Le lauréat du prix Wepler-Fondation La Poste et du prix Décembre 2020 pour De parcourir le monde et d'y rôder (Christian Bourgois ; reparu en « Points » Seuil, 2022) signe ici un Éloge de la plage. Ayant pour genèse des vacances en bord de mer en Italie, cette prose rêveuse est une invitation au voyage mais en ne quittant jamais le rivage et les gens qui le peuplent – baigneurs à la peau dénudée, personnages de romans ou de films nourrissant l'imaginaire de la plage.

La plage, c'est celle des jeunes filles en fleurs du narrateur d'À la recherche du temps perdu. « Jeunes garçons... », rectifie Gide, que le masque proustien ne trompe pas ; c'est le sable chaud de Jamaïque que foule la première James Bond girl, la pulpeuse Ursula Andress sourdant des eaux, telle une Vénus anadyomène.

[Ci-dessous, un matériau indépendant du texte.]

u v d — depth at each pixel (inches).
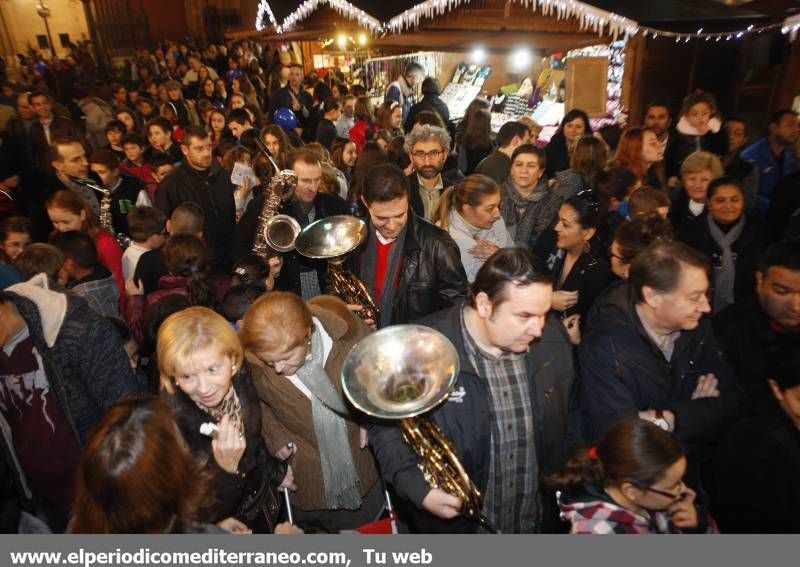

Parmi la rumeur des vagues, malgré le brouhaha des estivants, leur pépiante marmaille, l'auteur écrit. La plage est une page blanche que noircissent ses pensées sur l'écriture et la vie. Il existe bien une « philosophie de la plage » pour reprendre le titre d'un article de l'angliciste Agnès Derail-Imbert que cite Le Floch : la « vacance de la pensée » qui la sous-tend équivaut à l'otium, cette « oisiveté » patricienne où l'on s'adonne à la contemplation, laquelle oisiveté s'oppose au negotium, le vertige marchand des hommes où l'on s'affaire toujours davantage... Et il y a aussi une histoire de la plage, une sociologie de la plage, une anthropologie de la plage, etc. Ces abords sablonneux sont un miroir de nos sociétés, il nous tend le reflet de l'évolution des mentalités. La duchesse de Berry, bru de Charles X et chouanne invétérée, se baigne pour le pur plaisir de l'eau (et non pas comme cure censée soigner l'hystérie). La plage, c'est surtout une certaine idée du corps. La nudité ou quasi-nudité qui expose le beach body, ce physique sculptural stéréotypé des séries américaines. Notre présence incarnée ne peut s'empêcher d'être politique, car nous sommes des animaux politiques. Grégory Le Floch clôt son Éloge avec la conscience du commerce de sable, aberration écologique, qui alimente les plages de Dubaï, mais aussi avec l'espoir qu'on puisse un jour à nouveau aller se baigner en Ukraine. Être au bord de l'eau, le regard dégagé vers le ciel, et avoir les pieds fermement sur terre, c'est ça la plage.